DATASET START
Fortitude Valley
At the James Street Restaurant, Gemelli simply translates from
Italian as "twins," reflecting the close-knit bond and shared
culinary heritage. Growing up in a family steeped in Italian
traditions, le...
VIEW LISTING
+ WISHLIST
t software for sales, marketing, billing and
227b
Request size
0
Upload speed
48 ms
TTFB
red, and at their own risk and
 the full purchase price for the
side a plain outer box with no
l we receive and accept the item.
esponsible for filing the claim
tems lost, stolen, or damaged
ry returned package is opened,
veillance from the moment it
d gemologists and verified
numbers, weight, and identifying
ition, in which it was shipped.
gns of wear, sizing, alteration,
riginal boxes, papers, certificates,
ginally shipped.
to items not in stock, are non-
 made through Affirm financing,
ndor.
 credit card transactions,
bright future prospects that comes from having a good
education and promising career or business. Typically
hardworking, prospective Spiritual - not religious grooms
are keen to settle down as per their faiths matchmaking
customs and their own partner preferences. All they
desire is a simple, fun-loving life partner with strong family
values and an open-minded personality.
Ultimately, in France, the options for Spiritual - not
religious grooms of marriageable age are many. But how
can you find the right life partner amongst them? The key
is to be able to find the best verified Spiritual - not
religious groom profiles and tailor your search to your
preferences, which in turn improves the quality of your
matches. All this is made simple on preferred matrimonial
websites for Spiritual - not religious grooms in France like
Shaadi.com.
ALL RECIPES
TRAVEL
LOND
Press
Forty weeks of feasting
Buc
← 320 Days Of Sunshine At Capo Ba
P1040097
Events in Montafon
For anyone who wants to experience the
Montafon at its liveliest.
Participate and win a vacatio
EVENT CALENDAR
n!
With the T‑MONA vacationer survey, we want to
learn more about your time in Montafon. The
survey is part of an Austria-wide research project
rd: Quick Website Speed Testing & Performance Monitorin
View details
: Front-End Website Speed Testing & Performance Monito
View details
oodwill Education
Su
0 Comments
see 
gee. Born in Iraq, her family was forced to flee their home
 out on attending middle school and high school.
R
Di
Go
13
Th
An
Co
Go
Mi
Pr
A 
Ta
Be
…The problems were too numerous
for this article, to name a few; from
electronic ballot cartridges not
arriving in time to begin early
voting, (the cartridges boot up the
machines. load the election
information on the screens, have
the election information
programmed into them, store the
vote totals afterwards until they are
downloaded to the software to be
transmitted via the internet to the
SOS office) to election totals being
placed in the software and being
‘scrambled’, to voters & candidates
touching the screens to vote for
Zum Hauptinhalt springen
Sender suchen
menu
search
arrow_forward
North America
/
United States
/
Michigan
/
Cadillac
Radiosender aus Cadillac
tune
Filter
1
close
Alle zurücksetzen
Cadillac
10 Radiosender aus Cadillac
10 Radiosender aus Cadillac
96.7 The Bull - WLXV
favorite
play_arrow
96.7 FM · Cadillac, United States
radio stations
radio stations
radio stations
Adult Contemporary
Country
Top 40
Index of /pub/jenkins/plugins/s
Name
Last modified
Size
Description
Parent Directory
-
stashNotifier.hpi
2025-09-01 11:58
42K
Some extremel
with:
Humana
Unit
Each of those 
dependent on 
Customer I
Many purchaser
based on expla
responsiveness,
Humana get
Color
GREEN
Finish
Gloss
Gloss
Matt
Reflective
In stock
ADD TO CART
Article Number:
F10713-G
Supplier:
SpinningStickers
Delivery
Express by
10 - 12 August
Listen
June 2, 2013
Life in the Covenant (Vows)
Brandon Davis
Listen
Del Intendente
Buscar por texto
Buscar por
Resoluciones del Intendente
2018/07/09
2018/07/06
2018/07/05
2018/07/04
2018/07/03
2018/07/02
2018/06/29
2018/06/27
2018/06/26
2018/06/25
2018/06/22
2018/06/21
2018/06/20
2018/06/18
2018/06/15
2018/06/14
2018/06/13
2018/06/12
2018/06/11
DATASET END
[WHAT YOU ARE ASKED TO DO]: Give the data back in full, matching it character for character.

[ANSWER TO THIS EXERCISE]:
Fortitude Valley
At the James Street Restaurant, Gemelli simply translates from
Italian as "twins," reflecting the close-knit bond and shared
culinary heritage. Growing up in a family steeped in Italian
traditions, le...
VIEW LISTING
+ WISHLIST
t software for sales, marketing, billing and
227b
Request size
0
Upload speed
48 ms
TTFB
red, and at their own risk and
 the full purchase price for the
side a plain outer box with no
l we receive and accept the item.
esponsible for filing the claim
tems lost, stolen, or damaged
ry returned package is opened,
veillance from the moment it
d gemologists and verified
numbers, weight, and identifying
ition, in which it was shipped.
gns of wear, sizing, alteration,
riginal boxes, papers, certificates,
ginally shipped.
to items not in stock, are non-
 made through Affirm financing,
ndor.
 credit card transactions,
bright future prospects that comes from having a good
education and promising career or business. Typically
hardworking, prospective Spiritual - not religious grooms
are keen to settle down as per their faiths matchmaking
customs and their own partner preferences. All they
desire is a simple, fun-loving life partner with strong family
values and an open-minded personality.
Ultimately, in France, the options for Spiritual - not
religious grooms of marriageable age are many. But how
can you find the right life partner amongst them? The key
is to be able to find the best verified Spiritual - not
religious groom profiles and tailor your search to your
preferences, which in turn improves the quality of your
matches. All this is made simple on preferred matrimonial
websites for Spiritual - not religious grooms in France like
Shaadi.com.
ALL RECIPES
TRAVEL
LOND
Press
Forty weeks of feasting
Buc
← 320 Days Of Sunshine At Capo Ba
P1040097
Events in Montafon
For anyone who wants to experience the
Montafon at its liveliest.
Participate and win a vacatio
EVENT CALENDAR
n!
With the T‑MONA vacationer survey, we want to
learn more about your time in Montafon. The
survey is part of an Austria-wide research project
rd: Quick Website Speed Testing & Performance Monitorin
View details
: Front-End Website Speed Testing & Performance Monito
View details
oodwill Education
Su
0 Comments
see 
gee. Born in Iraq, her family was forced to flee their home
 out on attending middle school and high school.
R
Di
Go
13
Th
An
Co
Go
Mi
Pr
A 
Ta
Be
…The problems were too numerous
for this article, to name a few; from
electronic ballot cartridges not
arriving in time to begin early
voting, (the cartridges boot up the
machines. load the election
information on the screens, have
the election information
programmed into them, store the
vote totals afterwards until they are
downloaded to the software to be
transmitted via the internet to the
SOS office) to election totals being
placed in the software and being
‘scrambled’, to voters & candidates
touching the screens to vote for
Zum Hauptinhalt springen
Sender suchen
menu
search
arrow_forward
North America
/
United States
/
Michigan
/
Cadillac
Radiosender aus Cadillac
tune
Filter
1
close
Alle zurücksetzen
Cadillac
10 Radiosender aus Cadillac
10 Radiosender aus Cadillac
96.7 The Bull - WLXV
favorite
play_arrow
96.7 FM · Cadillac, United States
radio stations
radio stations
radio stations
Adult Contemporary
Country
Top 40
Index of /pub/jenkins/plugins/s
Name
Last modified
Size
Description
Parent Directory
-
stashNotifier.hpi
2025-09-01 11:58
42K
Some extremel
with:
Humana
Unit
Each of those 
dependent on 
Customer I
Many purchaser
based on expla
responsiveness,
Humana get
Color
GREEN
Finish
Gloss
Gloss
Matt
Reflective
In stock
ADD TO CART
Article Number:
F10713-G
Supplier:
SpinningStickers
Delivery
Express by
10 - 12 August
Listen
June 2, 2013
Life in the Covenant (Vows)
Brandon Davis
Listen
Del Intendente
Buscar por texto
Buscar por
Resoluciones del Intendente
2018/07/09
2018/07/06
2018/07/05
2018/07/04
2018/07/03
2018/07/02
2018/06/29
2018/06/27
2018/06/26
2018/06/25
2018/06/22
2018/06/21
2018/06/20
2018/06/18
2018/06/15
2018/06/14
2018/06/13
2018/06/12
2018/06/11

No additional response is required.